Who's doing the Spinning?

Sunday Business Post by Paul Allen.

Did you survive St Patrick’s Day? Well if you did, count yourself lucky. Riot fever was rampant in the national media after the events that marred Dublin city a number of weeks ago, suggesting our streets could once again resemble a war zone.

‘‘Batten down the hatches - it’s St Patrick’s Day,” cried Wednesday’s Irish Independent, as the media tried to stir up some good old-fashioned hysteria.

Bird flu panic has been momentarily sidelined as the current obsession with crime and lawlessness, post the O’Connell Street riots, grips the media.

And it seems more than ever our newspapers and broadcasters grab a story, run with it and squeeze it out of all proportion.

But is this because, in a media-saturated environment, the media is running out of ideas?

Take the Daily Star’s front-page headline on February 22 - ‘‘Bertie’s Booze Boast’’. The story went on to tell how ‘‘8-pints Ahern’’ was ‘‘left red-faced’’ after commenting he could ‘‘drink a gallon of Bass’’.

It was only after turning to page four the reader realised that these quotes were taken from an interview with the Taoiseach way back in 1986.

Now that was a story that took awhile to percolate to the front pages - 20 years to be precise.

Public relations professionals have been vilified ‘‘as spin doctors’’ by the press here and in Britain. None more so then my dear friend Alastair Campbell. But it seems now as if it’s the media itself that has become the spin doctor extraordinaire.

The tabloids have recently gone into a frenzy over the likely killers of Rachel O’Reilly. Trial by media seems to be a growing trend and now appears almost as an Irish Olympic sport. Innocent until proven guilty now seems an old-fashioned concept.

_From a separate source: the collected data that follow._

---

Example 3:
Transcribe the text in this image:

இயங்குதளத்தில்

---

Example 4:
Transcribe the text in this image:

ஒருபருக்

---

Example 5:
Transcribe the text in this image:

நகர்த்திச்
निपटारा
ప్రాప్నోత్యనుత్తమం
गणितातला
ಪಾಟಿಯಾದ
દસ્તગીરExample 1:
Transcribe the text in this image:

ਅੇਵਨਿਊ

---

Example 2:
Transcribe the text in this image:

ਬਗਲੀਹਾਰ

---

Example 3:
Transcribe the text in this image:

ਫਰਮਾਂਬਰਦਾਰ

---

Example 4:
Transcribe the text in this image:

The pressure of 24-hour news, reporting and breaking stories seems to have resulted in the rules surrounding hard facts and solid stories becoming, at best, blurred and, at worst, totally abandoned. Indeed, it is now more credible than ever to ask - can we believe what we read or hear in the media?

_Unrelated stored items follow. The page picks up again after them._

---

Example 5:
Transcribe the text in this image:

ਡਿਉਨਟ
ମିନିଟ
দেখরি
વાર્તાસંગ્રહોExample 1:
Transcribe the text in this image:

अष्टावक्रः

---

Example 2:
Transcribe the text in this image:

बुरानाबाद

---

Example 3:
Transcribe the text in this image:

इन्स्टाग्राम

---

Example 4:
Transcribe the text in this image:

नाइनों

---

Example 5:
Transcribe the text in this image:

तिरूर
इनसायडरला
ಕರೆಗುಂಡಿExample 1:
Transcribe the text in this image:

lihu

The scurrilous coverage surrounding Liam Lawlor’s death in Moscow during the summer was rightly described by the Taoiseach as part of a race to the bottom.

Many of the Sunday newspapers tried to outdo each other with salacious stories that had little, if any, bearing on the truth.

But this was not an isolated incident. In recent times we have reached unquestionable levels of madness in our media.

During February we witnessed the media spin yet another story that seemed to have little if any relevance to the state of the nation. The bizarre tale of Sean Haughey and his failure to land the post of junior minister at the Department of Transport suddenly became big news.

Political writers seemed to have convinced themselves that Haughey was a natural for the job and showed their outrage by whipping up a political storm.

Yes folks, the position of junior minister suddenly seemed like a position second only in importance to the job of the Taoiseach itself. Here’s a little quiz: turn to the person nearest you and ask them to name two junior ministers. Yes, as you might have guessed, not quite such a high profile position after all - but this did not deter the media.

This ‘manufactured’ story, which had clearly no foundation, quickly took flight. Some journalists sought to outdo other political writers, adding more sensational twists and turns than an Agatha Christie novel.

In all the outrage and coverage, it was interesting to note that no tangible evidence as to why Haughey so deserved the position was put forward. And it was not just newspapers, but our national broadcaster that propagated this non-story.

So was it a case of hurt media egos spinning a story because they got their predictions wrong on who was going to get the job? Or maybe it was all because the public truly cared that Haughey failed to land this ‘junior’ ministerial position? You decide.

But while you ponder the rights and wrongs, there is a bigger picture. In the modern media industry, the public relations industry constantly gets lambasted, sometimes rightly, but more often wrongly, for its role in so-called spinning.

But rather than constantly pointing the finger of blame at public relations, ask yourself who the real spinners in today’s ultra-competitive media world are.

The answer is more complex than you might imagine.